I tell you one thing I am not looking forward too, school uniform shopping!
In 2012 when Alison started school I wasn’t able to go uniform shopping for her or take her to school on her first day, I was in the hospital with Elizabeth watching her getting worse as the chemotherapy took its toll on her.

I have always regretted not seeing her
go to school in her tiny school uniform on her first day. It is one of those experiences you can never get back.

I do remember Elizabeth’s first day at school back in 2011.

She was so cheeky and excited. She also looked like a scruffbag as she would not let me tie her hair up and it was really windy. A great photo either way with her monkeys poking out from under her arms.

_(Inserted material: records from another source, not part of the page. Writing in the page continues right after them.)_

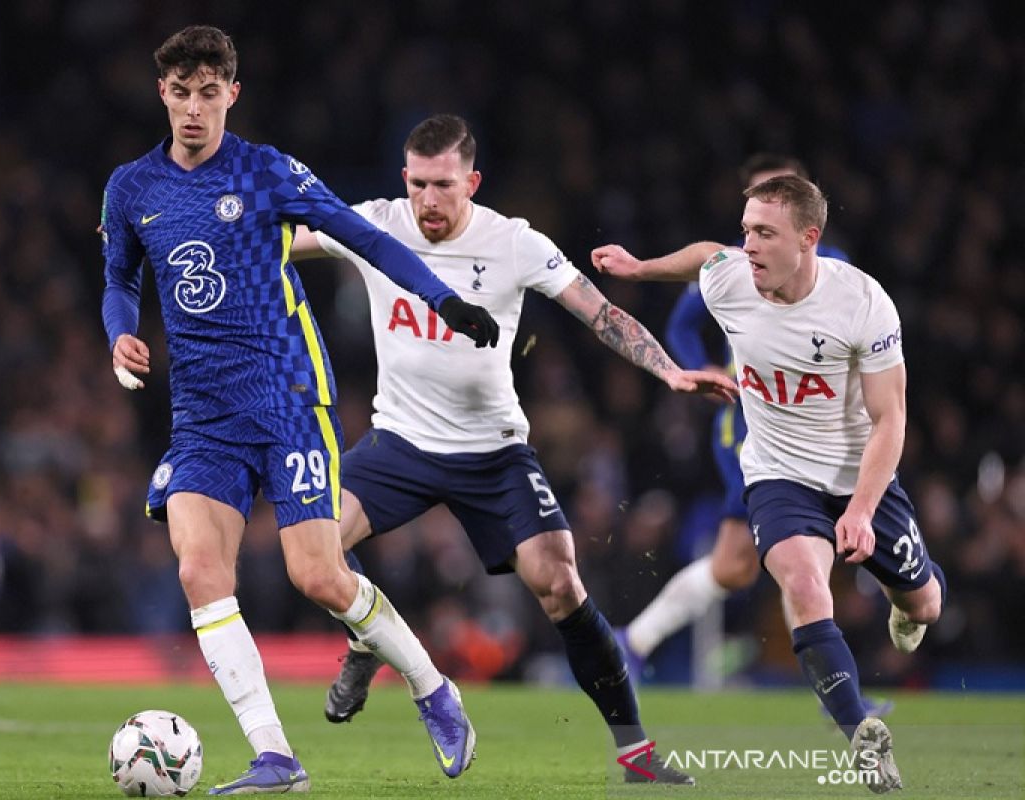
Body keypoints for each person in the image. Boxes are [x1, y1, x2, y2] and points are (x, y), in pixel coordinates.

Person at [101, 28, 501, 794]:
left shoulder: (266, 171)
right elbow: (118, 278)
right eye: (180, 92)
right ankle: (275, 756)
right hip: (204, 416)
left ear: (232, 95)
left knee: (318, 575)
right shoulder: (131, 188)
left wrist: (445, 299)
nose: (193, 108)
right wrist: (121, 335)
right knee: (198, 569)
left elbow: (365, 237)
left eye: (208, 92)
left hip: (287, 398)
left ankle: (433, 690)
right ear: (163, 94)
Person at [291, 114, 737, 785]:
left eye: (442, 185)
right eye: (417, 184)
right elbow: (275, 243)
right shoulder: (376, 222)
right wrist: (166, 231)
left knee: (559, 584)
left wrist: (669, 371)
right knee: (312, 545)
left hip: (493, 453)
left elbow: (600, 314)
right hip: (400, 443)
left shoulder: (513, 242)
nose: (428, 202)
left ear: (472, 180)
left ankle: (636, 752)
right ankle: (370, 638)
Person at [592, 174, 946, 793]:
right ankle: (861, 733)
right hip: (777, 474)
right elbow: (705, 255)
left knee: (925, 603)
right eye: (747, 229)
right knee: (806, 587)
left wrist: (862, 510)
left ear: (809, 238)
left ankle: (906, 602)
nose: (748, 246)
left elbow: (891, 419)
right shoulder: (731, 279)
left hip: (859, 476)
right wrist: (640, 268)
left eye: (765, 233)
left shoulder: (862, 302)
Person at [615, 155, 891, 721]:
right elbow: (682, 322)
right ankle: (836, 697)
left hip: (816, 433)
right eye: (753, 222)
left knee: (740, 564)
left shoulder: (838, 274)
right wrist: (700, 370)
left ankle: (633, 642)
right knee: (790, 559)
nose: (756, 236)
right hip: (748, 430)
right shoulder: (738, 271)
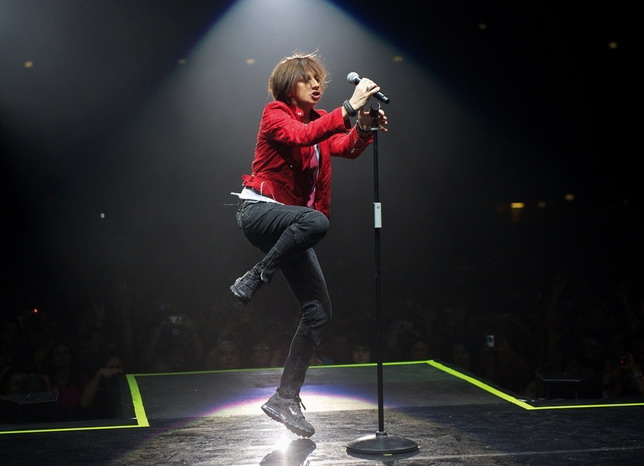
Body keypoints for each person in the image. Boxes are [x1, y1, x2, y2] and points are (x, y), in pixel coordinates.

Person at [229, 51, 388, 437]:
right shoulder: (275, 114)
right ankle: (257, 275)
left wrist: (363, 125)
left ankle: (284, 398)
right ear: (289, 85)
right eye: (308, 79)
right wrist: (349, 107)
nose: (317, 85)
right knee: (317, 220)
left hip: (292, 225)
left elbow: (345, 146)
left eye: (319, 79)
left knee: (318, 311)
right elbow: (302, 136)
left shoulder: (320, 121)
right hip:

That was not her first day at school though. In February 2013 Elizabeth had to start a new school. With no hair, no energy and a huge smile on her face she walked into a new school full of new children and made friends straight away.
She has made me proud many times but that day I was so proud of her I had tears in my eyes. To go through so much and then walk into a classroom full of thirty strangers with her head held high was such a grown up thing to do.
Hopefully going back to school in September will not be as emotional as it was then. For now I am off shopping with the girls for some school shoes and uniform ready for them to head back to mainstream school.